2. Motivações Históricas e Políticas da Cooperação

A intensificação da cooperação transfronteiriça na região basca é motivada por razões históricas e políticas. A existência de semelhanças culturais e históricas entre as regiões fronteiriças, e o interesse em reconstruir a identidade e a unidade perdidas no passado, são fatores importantes. O exemplo da Euroregião Aquitânia-Euskadi ilustra como a cooperação pode ser um instrumento para a reconstrução de uma identidade regional compartilhada. O crescente envolvimento de diferentes atores de ambos os lados da fronteira, promovem o networking e a coordenação, criando plataformas que podem ser consideradas embriões de partidos políticos, grupos de interesse ou movimentos sociais integrados.
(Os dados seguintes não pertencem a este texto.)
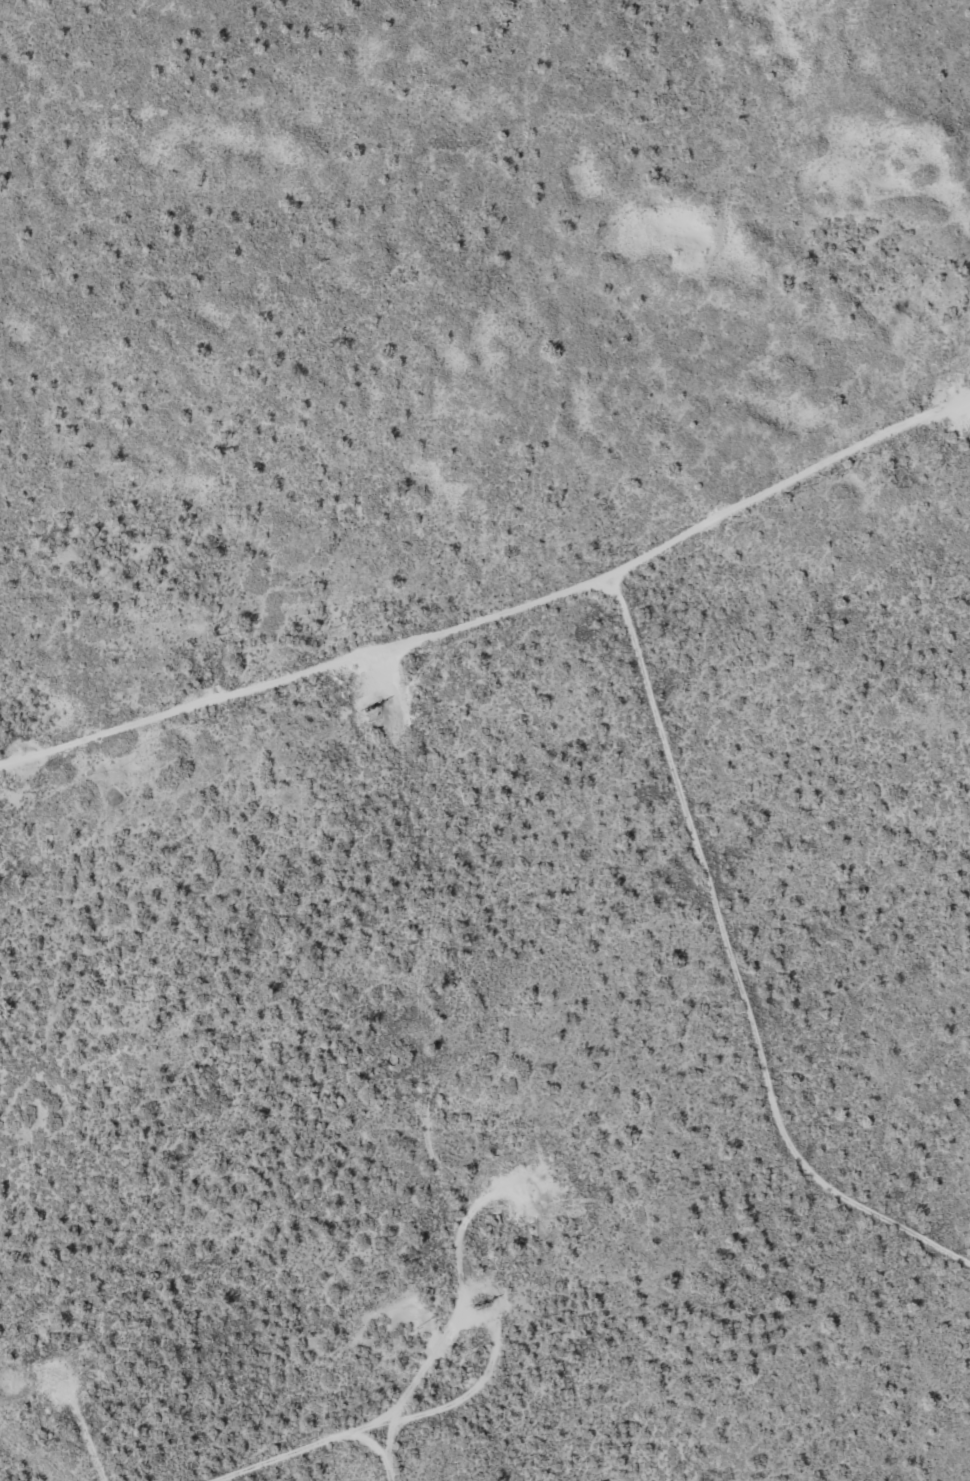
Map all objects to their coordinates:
road: (493, 631)
road: (734, 965)
road: (449, 1141)
road: (409, 1458)

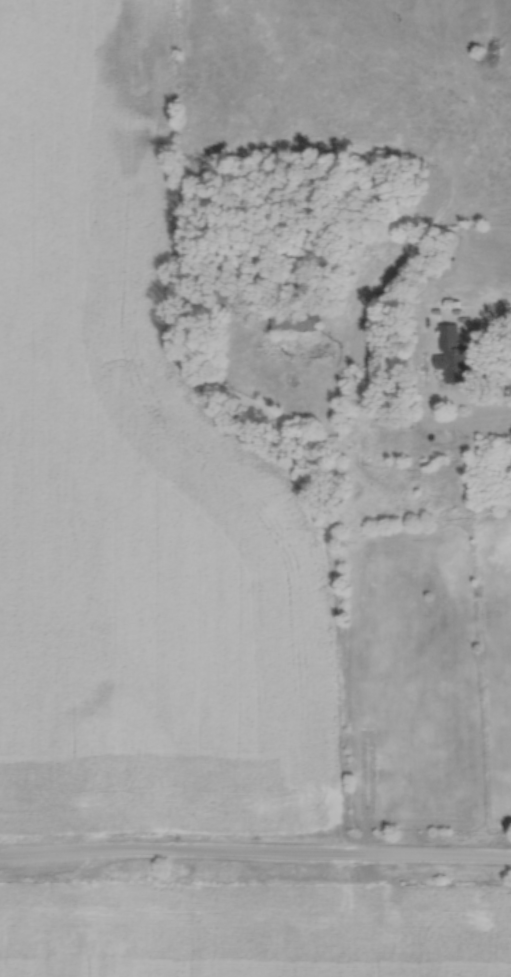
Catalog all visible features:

Estas entidades representam e defendem os interesses da Euroregião em um contexto multinível pluralista, regido pelo paradigma de governo europeu. A história da região basca, dividida entre Espanha e França após a formação dos Estados nacionais, e a subsequente busca por autonomia política, culminando na criação do grupo separatista ETA, contextualiza a importância da cooperação transfronteiriça para a construção de paz e desenvolvimento.

3. Implementação e Resultados da Euroregião Aquitânia Euskadi

A Euroregião Aquitânia-Euskadi, além de instância política, é também figura jurídica, capaz de gerir fundos europeus e assumir a propriedade de projetos. Sua institucionalização facilita o acesso a fontes de financiamento e centros europeus de decisão. O intercâmbio entre representantes consulares e líderes econômicos e sociais, inspirado pelas relações entre as Câmaras de Comércio e Indústrias de Bayonne (França) e Guipuzcoa (Espanha), é promovido. A Euroregião também atua na mobilidade cultural e no intercâmbio artístico, abrindo perspectivas para a cooperação na economia criativa. A cultura, como conjunto de conhecimentos, crenças e hábitos, é reconhecida como um patrimônio social importante, e o acesso a valores e tradições culturais é adotado como ação estratégica para a integração popular. A cooperação transfronteiriça na Euroregião Aquitânia-Euskadi se baseia em pontos como a liberdade de circulação de bens e fatores de produção, a existência de indiscriminação de fronteiras e a criação de instrumentos e acordos políticos que limitam o uso independente de instrumentos da política econômica para garantir estabilidade e continuidade aos processos. Muitos projetos foram desenvolvidos em parcerias com associações, administrações municipais, consórcios públicos e iniciativa privada (Plan Estratégico de la Eurorregión 2014-2020, 2014).